Born in Los Angeles in 1985, Sharaf received her BFA from the University of Hawaii, Manoa, and her MFA from Mills College, Oakland. John Berggruen Gallery in San Francisco represents her. Sharaf’s work is in the permanent collections of Ace Hotel, Google, Rachel Zoe Inc., Yoko Ono, and Capital One, among others. Sharaf presented an installation at the 2023 FOG Art + Design Fair entrance in San Francisco, with large-scale paintings and hand-painted upholstered objects, in sponsorship with SFMOMA.

COASTAL MARIN ARTISTS GALLERY
Harriet Heyman: The Quickening 
Curated by Elia Haworth
Motion is the theme of Harriet Heyman's bronze sculptures.  Whether it's a dog leaping or three figures in a desperate embrace, the sculptures exude energy and vitality.
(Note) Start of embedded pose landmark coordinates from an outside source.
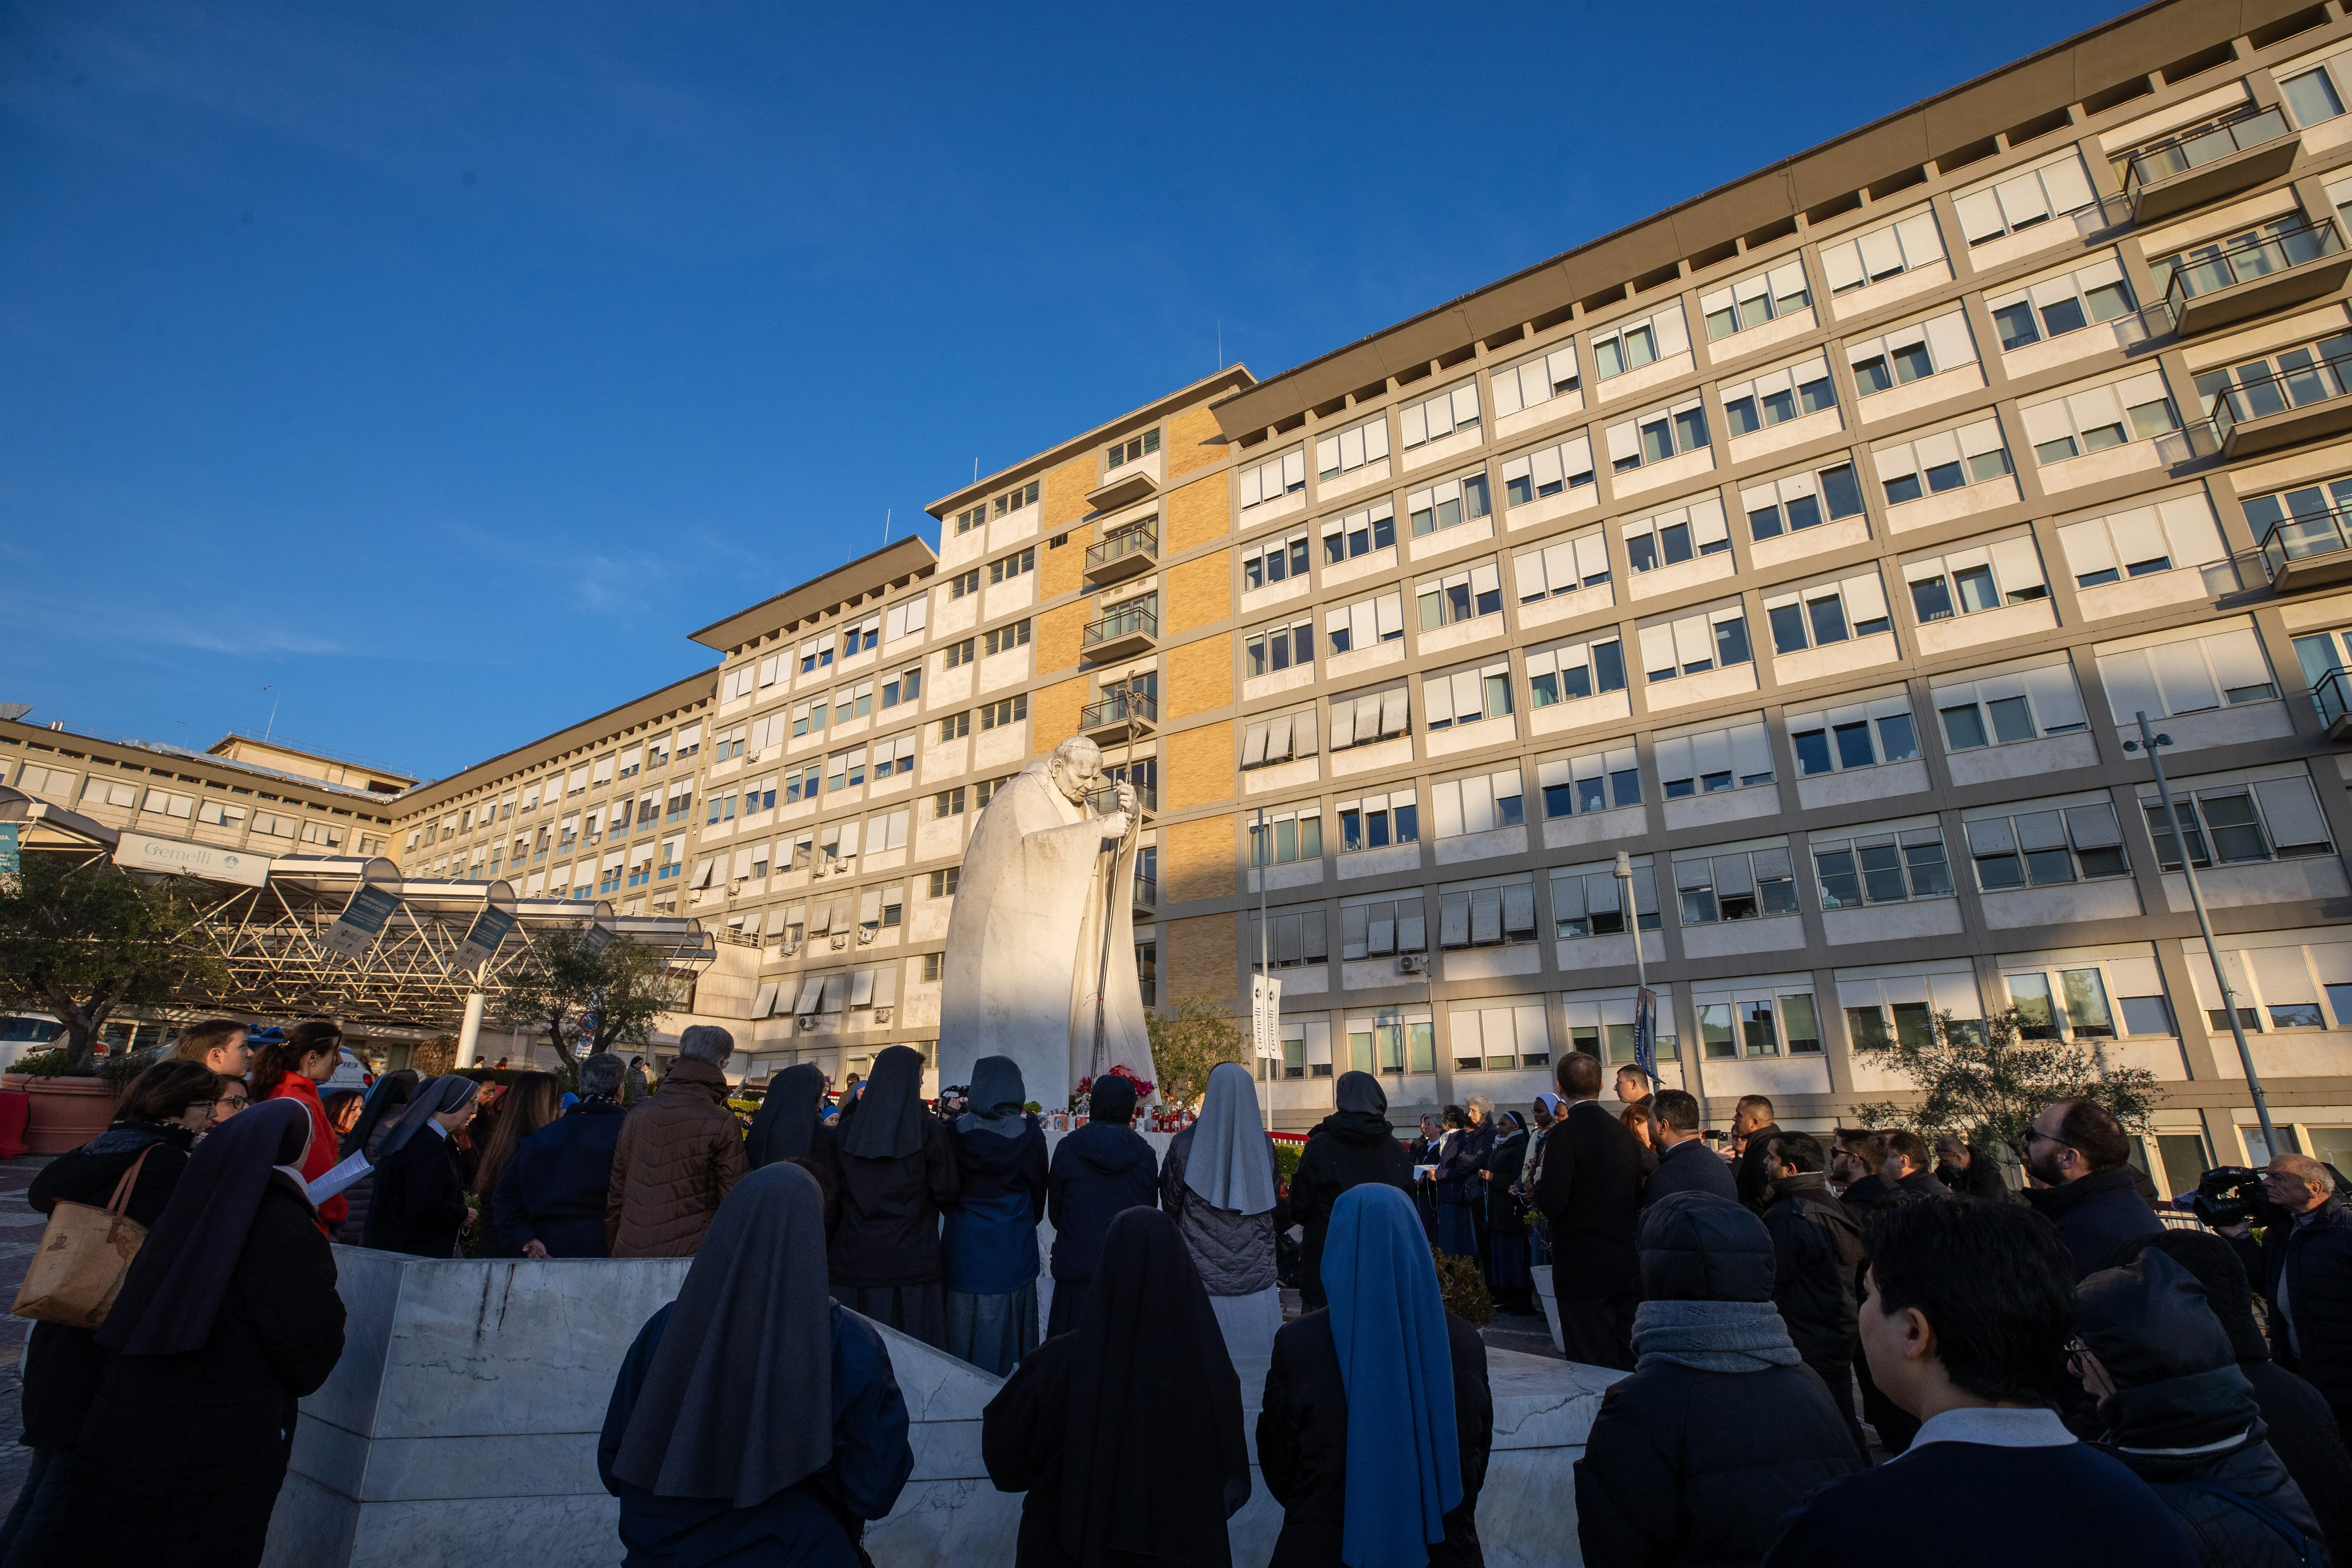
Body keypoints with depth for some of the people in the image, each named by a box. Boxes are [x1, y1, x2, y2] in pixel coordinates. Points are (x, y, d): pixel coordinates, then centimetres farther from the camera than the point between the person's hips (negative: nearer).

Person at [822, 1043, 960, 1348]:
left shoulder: (846, 1130, 1)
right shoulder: (930, 1131, -9)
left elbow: (832, 1192, 6)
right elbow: (946, 1195, -7)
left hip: (853, 1262, 3)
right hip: (911, 1263, -3)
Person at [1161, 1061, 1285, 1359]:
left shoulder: (1184, 1144, -8)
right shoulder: (1264, 1145, -2)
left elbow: (1170, 1206, 3)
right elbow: (1274, 1208, 8)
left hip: (1202, 1274, -1)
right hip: (1255, 1273, 2)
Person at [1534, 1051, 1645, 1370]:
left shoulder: (1565, 1133, -15)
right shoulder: (1624, 1133, 6)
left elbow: (1553, 1203, -20)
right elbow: (1639, 1198, 10)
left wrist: (1537, 1185, -1)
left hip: (1582, 1269, -7)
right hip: (1627, 1268, 7)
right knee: (1624, 1360, 18)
Heyman explored the theme of bodies in motion in her book Private Acts: The Acrobat Sublime (Rizzoli, 2011), about the art of acrobatics as a metaphor for work and the creative process. Though cast in bronze, her sculptures are like quick and lively sketches. The sculptures take months to make, but they feel spontaneous—as if just quickened from raw material and ready to dance in the play of light.  For thirty years, Heyman has divided her time between San Francisco and the quiet of her home and studio in Bolinas. Her recent exhibitions have been in the Bay Area and London.
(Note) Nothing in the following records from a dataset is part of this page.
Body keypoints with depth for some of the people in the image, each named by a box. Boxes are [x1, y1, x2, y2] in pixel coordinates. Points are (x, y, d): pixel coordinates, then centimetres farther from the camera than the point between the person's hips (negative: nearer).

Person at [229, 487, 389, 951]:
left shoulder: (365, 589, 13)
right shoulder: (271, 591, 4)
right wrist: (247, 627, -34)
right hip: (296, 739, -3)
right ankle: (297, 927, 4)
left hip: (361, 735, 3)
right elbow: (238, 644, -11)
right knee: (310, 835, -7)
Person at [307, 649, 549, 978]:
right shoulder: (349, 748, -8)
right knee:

HELENE STURDIVANT MAYNE PHOTOGRAPHY GALLERY  
Ginny Felch: Silver Linings   
Curated by Elia Haworth
Virginia Felch is a master fine art photographer with an eclectic eye for beauty. Whatever her subject may be—a doorway in Italy, flower petals, people, landscapes, or experimental techniques—her work expresses feminine strength, ephemeral light, and timelessness. She is best known professionally for her sensitive and compelling portraits of young people and her bestselling book, Photographing Children (Wiley, 2011). Felch was introduced to photography as a child when her father gave her a Brownie camera. After a series of searing tragedies in her own life, photography became a pathway to express resiliency, love, and joy. She has exhibited widely and lectured internationally through the Professional Photographers of America. A longtime resident of Stinson Beach, she previously served on the board of Bolinas Museum and as curator of the museum’s photography gallery.

Images:

JENNY SHARAF, Untitled, 2023, Dye and Paint on Raw Canvas, 72 x 60 inches, courtesy of the artist.
HARRIET HEYMAN, Dog Pointing, 2017, bronze, 7.25 x 7.8  x 4.75 inches, courtesy of the artist, photo by John Carr.
GINNY FELCH, Adagio Series Triptych I, II, III, 2010, photograph on paper, mounted on bamboo, 5 x 15 inches, courtesy of the artist.